There are more chapters to the story of Maximilian's attempts to secure an heir (among them, he tried to import one of his Habsburg nephews). Nonetheless, for all practical purposes, by the contract of September 1865, an heir presumptive to the Mexican throne was in place: Agustín de Iturbide y Green, grandson of the Liberator.

It was a collaboration filled with misunderstandings. It embarrassed both Maximilian and Carlota; it divided the Iturbide family, bitterly; and the American mother, forcibly exiled to Paris, got up quite the international scandal, prompting a January 9, 1866 front page story in the New York Times about "the kidnapping of an American child" by "the so-called Emperor of Mexico."

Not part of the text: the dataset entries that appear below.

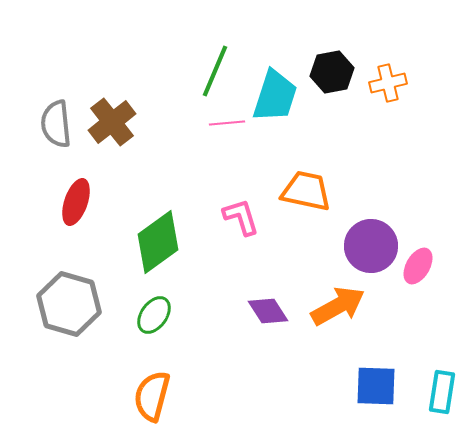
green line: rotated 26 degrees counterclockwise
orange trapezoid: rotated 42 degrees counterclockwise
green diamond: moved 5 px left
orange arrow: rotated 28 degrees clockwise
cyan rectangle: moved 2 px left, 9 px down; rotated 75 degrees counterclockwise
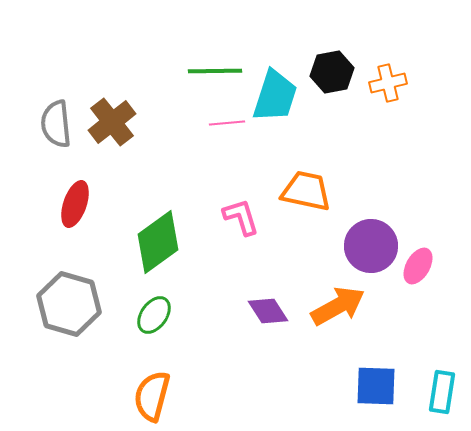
green line: rotated 66 degrees clockwise
red ellipse: moved 1 px left, 2 px down
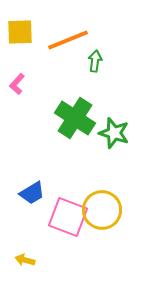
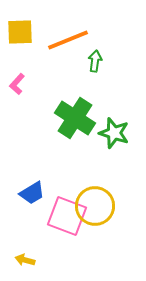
yellow circle: moved 7 px left, 4 px up
pink square: moved 1 px left, 1 px up
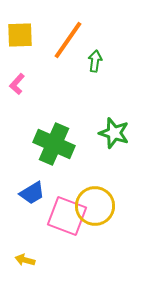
yellow square: moved 3 px down
orange line: rotated 33 degrees counterclockwise
green cross: moved 21 px left, 26 px down; rotated 9 degrees counterclockwise
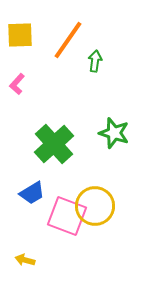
green cross: rotated 24 degrees clockwise
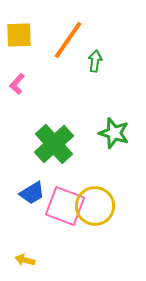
yellow square: moved 1 px left
pink square: moved 2 px left, 10 px up
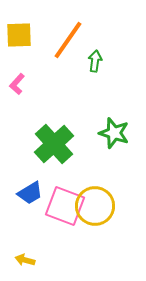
blue trapezoid: moved 2 px left
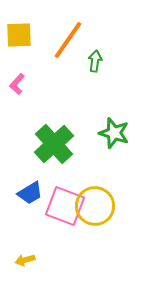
yellow arrow: rotated 30 degrees counterclockwise
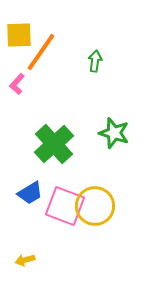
orange line: moved 27 px left, 12 px down
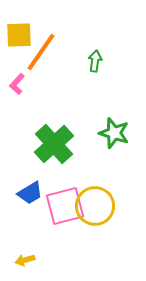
pink square: rotated 36 degrees counterclockwise
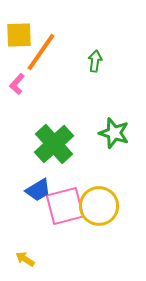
blue trapezoid: moved 8 px right, 3 px up
yellow circle: moved 4 px right
yellow arrow: moved 1 px up; rotated 48 degrees clockwise
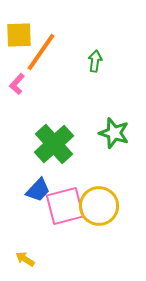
blue trapezoid: rotated 16 degrees counterclockwise
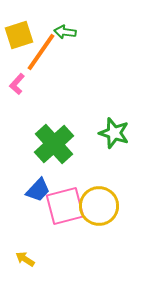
yellow square: rotated 16 degrees counterclockwise
green arrow: moved 30 px left, 29 px up; rotated 90 degrees counterclockwise
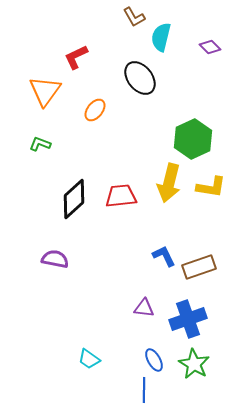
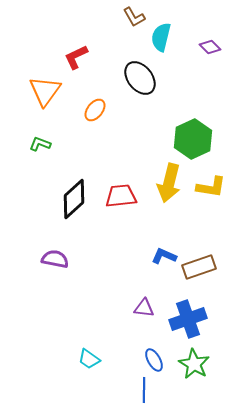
blue L-shape: rotated 40 degrees counterclockwise
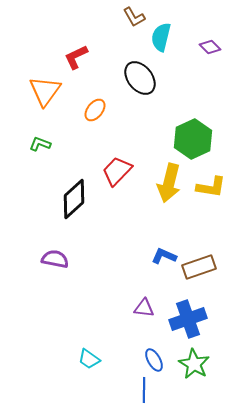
red trapezoid: moved 4 px left, 25 px up; rotated 40 degrees counterclockwise
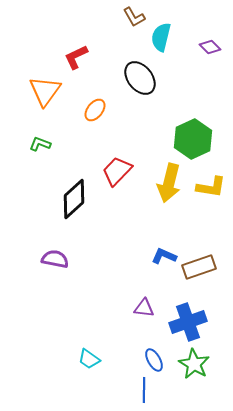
blue cross: moved 3 px down
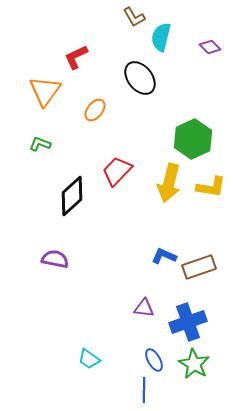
black diamond: moved 2 px left, 3 px up
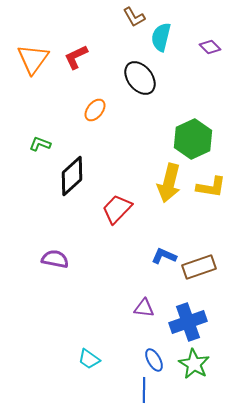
orange triangle: moved 12 px left, 32 px up
red trapezoid: moved 38 px down
black diamond: moved 20 px up
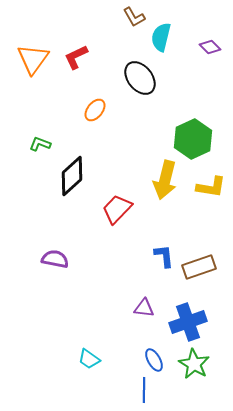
yellow arrow: moved 4 px left, 3 px up
blue L-shape: rotated 60 degrees clockwise
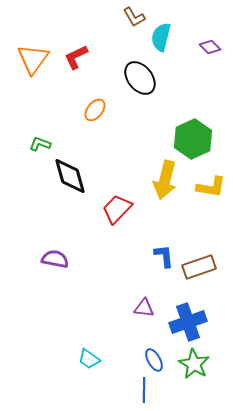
black diamond: moved 2 px left; rotated 63 degrees counterclockwise
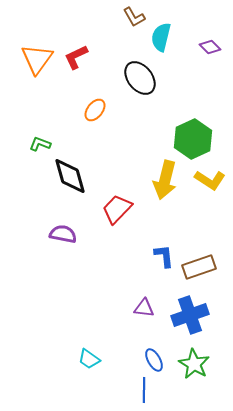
orange triangle: moved 4 px right
yellow L-shape: moved 1 px left, 7 px up; rotated 24 degrees clockwise
purple semicircle: moved 8 px right, 25 px up
blue cross: moved 2 px right, 7 px up
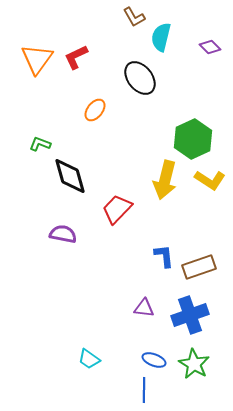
blue ellipse: rotated 40 degrees counterclockwise
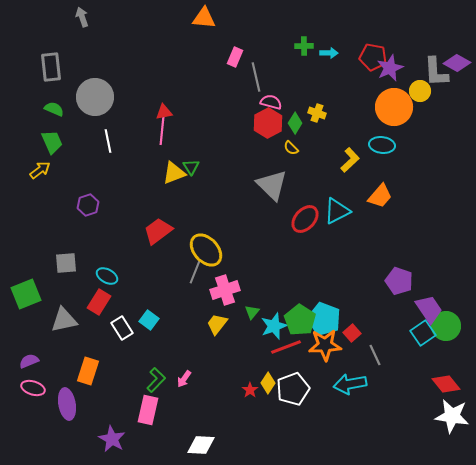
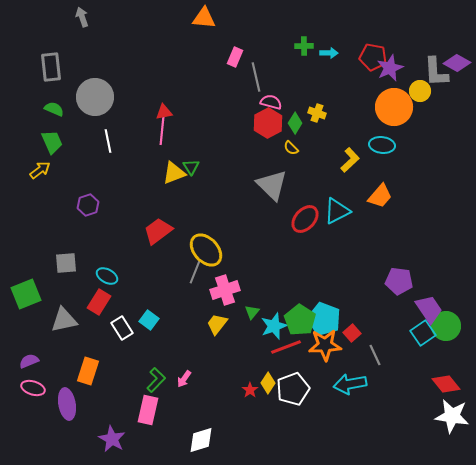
purple pentagon at (399, 281): rotated 12 degrees counterclockwise
white diamond at (201, 445): moved 5 px up; rotated 20 degrees counterclockwise
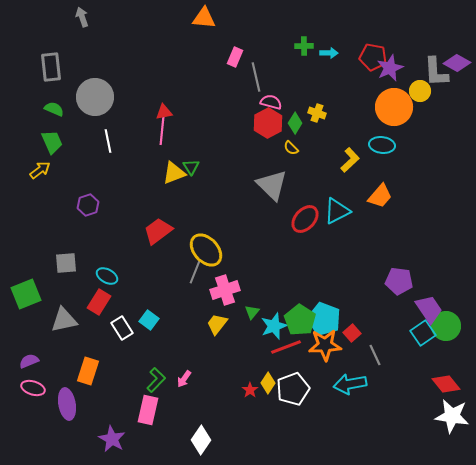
white diamond at (201, 440): rotated 40 degrees counterclockwise
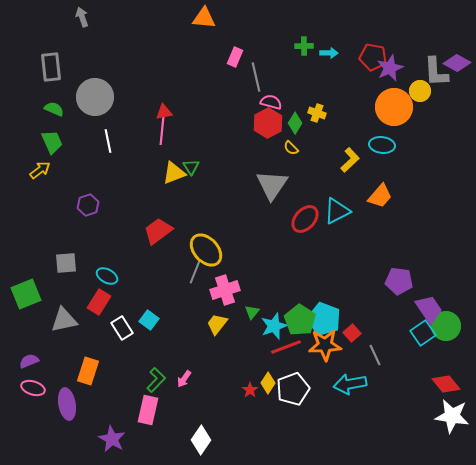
gray triangle at (272, 185): rotated 20 degrees clockwise
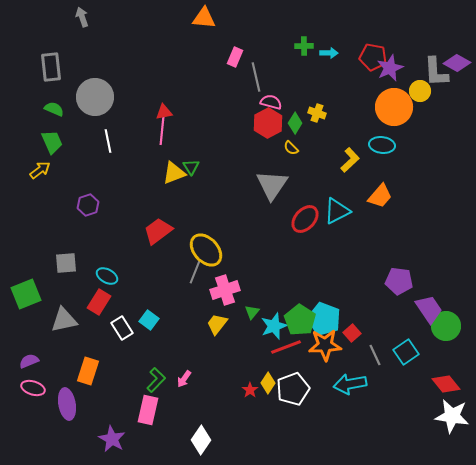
cyan square at (423, 333): moved 17 px left, 19 px down
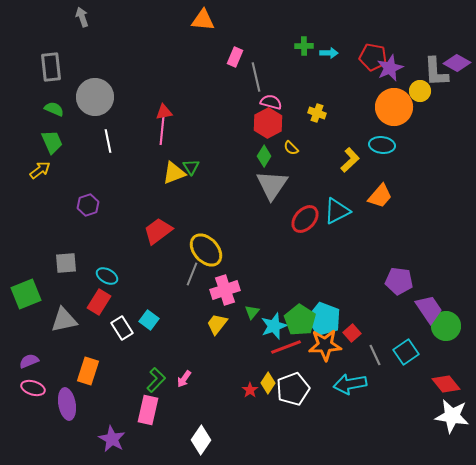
orange triangle at (204, 18): moved 1 px left, 2 px down
green diamond at (295, 123): moved 31 px left, 33 px down
gray line at (195, 272): moved 3 px left, 2 px down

What sparked my interest was that such a person existed—this last prince of the Mexican Empire, Agustín de Iturbide y Green—and that I, having lived in Mexico and having read about its history for many years at that point, had never heard more than a whisper about him. And of course, as an American married to a Mexican, I was intensely curious to learn more about my countrywoman, Alicia Green de Iturbide.

However, it took me several years to uncover the puzzle-pieces of this story and then fit them together because, apart from the Second Empire being a laberinthically transnational episode, when it comes to the Iturbides, what sources mention them immediately mist over with vagueness and, oftentimes, head-shakingly blunderous errors. With the exception of the single page in Egon Caesar Conte Corti's masterwork, Maximiliano y Carlota, an early history based on a careful study of Maximilian's archives in Vienna, not a one of these historians and memoirists of the Second Empire seems to have fully comprehended Maximilian's motives for, nor all the points of his contract with the Iturbides. Not a one that I ever found mentions the second edition—yes, there is a second edition of 1866—of the Reglamento para el servicio y ceremonial de la corte (the court's book of protocol) with its all new first chapter specifying, with elaborate precision, the very special status of the Iturbide Princes.*
*For detail on sources, see the "The History of the History" at the conclusion of the novel, The Last Prince of the Mexican Empire (Unbridled Books, 2009). This essay is also available in Spanish translation by Agustín Cadena on my website at http://www.cmmayo.com/esp-ultimo-p-historia.html
Many readers of my novel have remarked on my having spun a novel out of "a little footnote" of Mexican history. But to consider the grandson of Agustín de Iturbide in the court of Maximilian a "footnote" is a profound misunderstanding. A monarchy asserts the mystical embodiment of its people in the person of a hereditary sovereign. In other words, in a monarchy, the heir, though he be in diapers, is the guarantee of the regime's future, and more: he is the living symbol of his future people—his subjects.

Would Mexicans be subjects, creatures born to obey—or citizens of a republic, who with their full rights, participate in creating their own polity?

This was the question that the liberals, in their triumph over Maximilian and monarchism, won the power to answer.

To return to Maximilian's letter of October 25, 1866 to Doña Alicia Green de Iturbide. By those strokes of his pen, in annulling his contract with the Iturbides, Maximilian turned an Imperial Highness and heir presumptive into a normal boy. Maximilian never did abdicate, but in this letter he did the nearest thing to it, for he was acknowledging, albeit with pique and an appalling disingenuousness, that the Mexican monarchy had no future.

Mexicans would not be subjects.

Citizens can participate in an infinite number of ways, but one of the most vital is in questioning and correcting their own history. This Luis Reed Torres has done in this rescue of this chorus of Mexican voices—public and liberal voices of the nineteenth century—speaking to us of their recognition of and respect for the Liberator, Agustín de Iturbide.